··· Extracted records ···
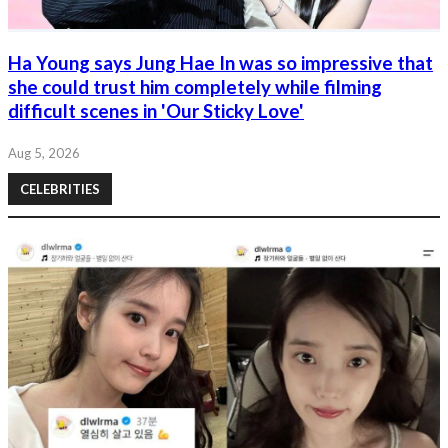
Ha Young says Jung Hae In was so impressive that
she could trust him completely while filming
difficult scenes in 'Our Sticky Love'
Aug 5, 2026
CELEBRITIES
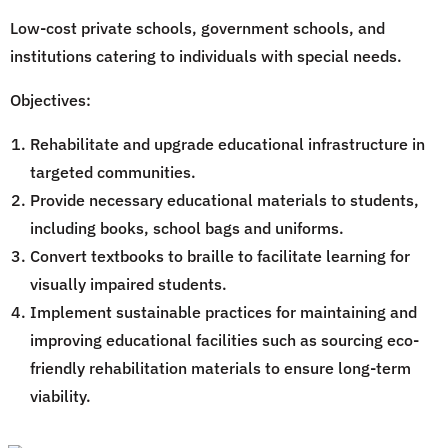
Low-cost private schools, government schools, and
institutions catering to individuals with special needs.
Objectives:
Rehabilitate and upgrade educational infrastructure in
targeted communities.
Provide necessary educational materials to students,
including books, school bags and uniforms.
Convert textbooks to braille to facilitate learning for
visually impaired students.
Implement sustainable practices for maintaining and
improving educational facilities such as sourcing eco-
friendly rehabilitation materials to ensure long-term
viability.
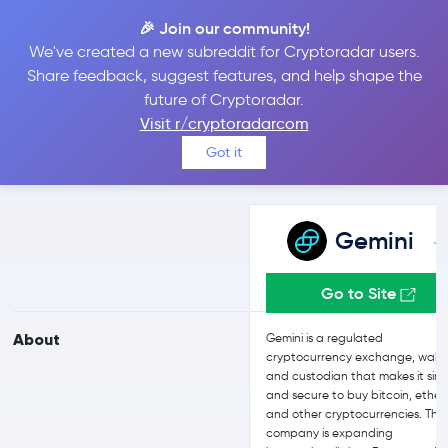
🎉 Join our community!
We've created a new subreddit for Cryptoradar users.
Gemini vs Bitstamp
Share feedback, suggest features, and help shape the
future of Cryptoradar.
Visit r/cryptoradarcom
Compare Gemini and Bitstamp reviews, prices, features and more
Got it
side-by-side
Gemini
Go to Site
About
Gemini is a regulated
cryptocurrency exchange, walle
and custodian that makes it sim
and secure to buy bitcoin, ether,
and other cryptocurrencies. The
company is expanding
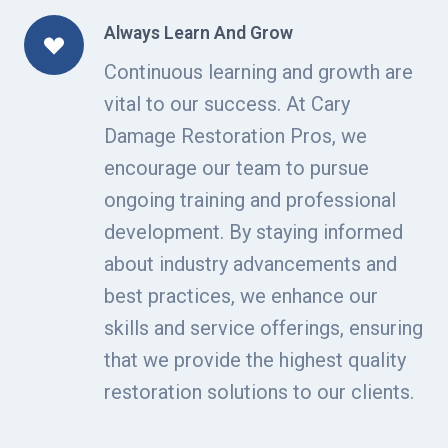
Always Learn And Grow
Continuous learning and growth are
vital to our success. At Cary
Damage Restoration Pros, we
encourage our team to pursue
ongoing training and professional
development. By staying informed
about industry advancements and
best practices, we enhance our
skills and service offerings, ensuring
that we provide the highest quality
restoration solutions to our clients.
···
» **What you will do**
Format everything from the line containing "Join our community!" down to the final line as a numbered list, skipping blank lines and omitting the pictures.

» **Finished exercise**
1. 🎉 Join our community!
2. We've created a new subreddit for Cryptoradar users.
3. Gemini vs Bitstamp
4. Share feedback, suggest features, and help shape the
5. future of Cryptoradar.
6. Visit r/cryptoradarcom
7. Compare Gemini and Bitstamp reviews, prices, features and more
8. Got it
9. side-by-side
10. Gemini
11. Go to Site
12. About
13. Gemini is a regulated
14. cryptocurrency exchange, walle
15. and custodian that makes it sim
16. and secure to buy bitcoin, ether,
17. and other cryptocurrencies. The
18. company is expanding
19. Always Learn And Grow
20. Continuous learning and growth are
21. vital to our success. At Cary
22. Damage Restoration Pros, we
23. encourage our team to pursue
24. ongoing training and professional
25. development. By staying informed
26. about industry advancements and
27. best practices, we enhance our
28. skills and service offerings, ensuring
29. that we provide the highest quality
30. restoration solutions to our clients.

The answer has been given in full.